This is exciting news. Apparently Tom Green is up for release. Tom Green was convicted in 2002 for being an embarrassment for the LDS Church. Mr. Green had been in several documentaries promoting the LDS Polygamist lifestyle and was rapidly gaining international notoriety. The guy has some five wives and 30 odd kids. One of the wives was 13 when she stopped being a little girl and was turned into a Mormon baby production unit.
Since polygamy is officially illegal in Utah, the wives are officially single welfare-collecting moms, and not polygamist wives.
I understand that Mr. Green has learned his lesson and will avoid the limelight and any further embarrassment to the LDS Church. With a little luck, Green will simply take whatever hush money the state offers and will sink back into anonymity.

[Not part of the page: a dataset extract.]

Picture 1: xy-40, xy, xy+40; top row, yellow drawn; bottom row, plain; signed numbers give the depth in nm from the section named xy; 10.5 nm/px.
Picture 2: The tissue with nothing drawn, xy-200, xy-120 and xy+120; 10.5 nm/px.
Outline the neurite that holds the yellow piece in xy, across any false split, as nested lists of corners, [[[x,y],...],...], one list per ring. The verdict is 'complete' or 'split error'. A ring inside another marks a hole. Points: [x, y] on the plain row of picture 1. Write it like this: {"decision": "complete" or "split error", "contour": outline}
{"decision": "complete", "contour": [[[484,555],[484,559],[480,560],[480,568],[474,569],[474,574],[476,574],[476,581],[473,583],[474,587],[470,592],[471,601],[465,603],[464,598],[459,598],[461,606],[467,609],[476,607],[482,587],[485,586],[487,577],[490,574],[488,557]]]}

Mormons throughout the US will simultaneously undergo a denial that polygamy is an important part of the LDS Church, while filing Mr. Green's imprisonment in the collective fantasy that the Mormons are the most persecuted people of all times. Gentiles in Utah will point to the Green affair and mutter the lament "This is what you have to live with in Utah."
6 comments:
I don't know where to start....
Wrong in so many ways.
But, I suppose you've heard it all before, and the rest of the world knows the truth.
I'll spare you the lecture.
Indeed, Tyler. It seems the author has some deep seeded personal frustrations that s/he is attempting to project through this story and commentary.
Sad.
Is there a law in Utah that makes being an embarrassment to the LDS Church a crime?

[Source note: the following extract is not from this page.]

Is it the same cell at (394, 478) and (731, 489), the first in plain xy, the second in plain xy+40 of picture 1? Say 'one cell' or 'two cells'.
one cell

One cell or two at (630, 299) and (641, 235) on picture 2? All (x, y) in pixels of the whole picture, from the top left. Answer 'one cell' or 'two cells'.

Certainly having sex with 13 year olds and fraudulent collection of welfare payments are crimes and should be, but is there any reason the government should care whether a man has 3 wives or a woman 3 husbands (assuming all are consenting adults)? At least polygamists are being honest about their non-monogamous behavior which is more than many married men can claim.
Seems like the conservative,libertarian thing to do in Utah would be to make polygamy legal.
Polygamy laws only seem to be enforced when the person committing the crime becomes an embarrassment.
DL, you are completely correct in noting that laws that are only selectively enforced lead to problems.
The selective enforcement of laws is what makes our immigration system a nightmare and really has the potential of destroying a society.
Having millions live in legal limbo is both bad for the millions and for society at large because politicians can use the status to manipulate the people.
I agree that the "conservative/libertarian" thing to do is to limit the number of laws and make sure they are enforced.
The polygamy thing is a bit problematic. The clans seem to work as micro governments where the clan supresses the individual rights of the people in the clan.
This, of course, is the reflexive paradox. Should people have the freedom to deny freedom from others. Are you really free if you are prevented from denying freedom to the people around you? Modern thinkers can push this thread until they arrive at the conclusion that freedom is slavery and slavery freedom.
As for the "single moms" on welfare ... I don't know if that is really fraud. It is not uncommon for progressive couples to get a legal divorce, so the mom could collect welfare, or so that they can reduce their tax burden.
Progressive thinking simply states that the kids living in the polygamist clans are disadvantaged; therefore, we should tax non-polygamists and give money to the polygamists.
I wonder whether the secretive and insular nature of the polygamist clans is a result of banning polygamy.
One of the responsibilities of every family, it seems to me, is to take care not to bring children into the world that you are not prepared to support financially and otherwise. Certainly polygamous families seem likely to have more children than monogamous families, but if they don't have the resources to take care of them, they shouldn't have them.
That said, it is hardly just to permit the children to suffer because the parents are irresponsible. It's a difficult situation I would agree.
The secret nature of polygamy in Utah seems to make an already insular belief system even more insular. This thing where we arrest polygamist when they are outspoken has created a subculture where people mutter some really nasty things in private.
Of course, when you look at the middle east, where polygamy is legally practiced by the warlords of the various clans, you can't help but come to the conclusion that all of these polygamous clan structures lead to an oppressive society. When you are raised in a clan structure, you are set to either finding a way to dominate the clan as an Alpha male or essentially living as a eunuch.
Many of the polygamist structures were built on the idea that most men would die in wars, and held that kidnapping women for wives was fine and dandy. The mathematics of it tells me that you will end up with a violent society if only one in five men get to mate. People, like bin Laden, who are raised in such a culture naturally develop the idea that they must either dominate or perish in the attempt.
My experience with people running from new age clans seems to indicate that the same pressures exist even when the polygamists are members of the progressive side of the Democratic party.
As for the kids: Unfortunately, people who believe they must have the resources to raise kids before having kids are rare.
I suspect that Tom Green will have another half dozen or so kids now that he is out of prison. It turns my stomach.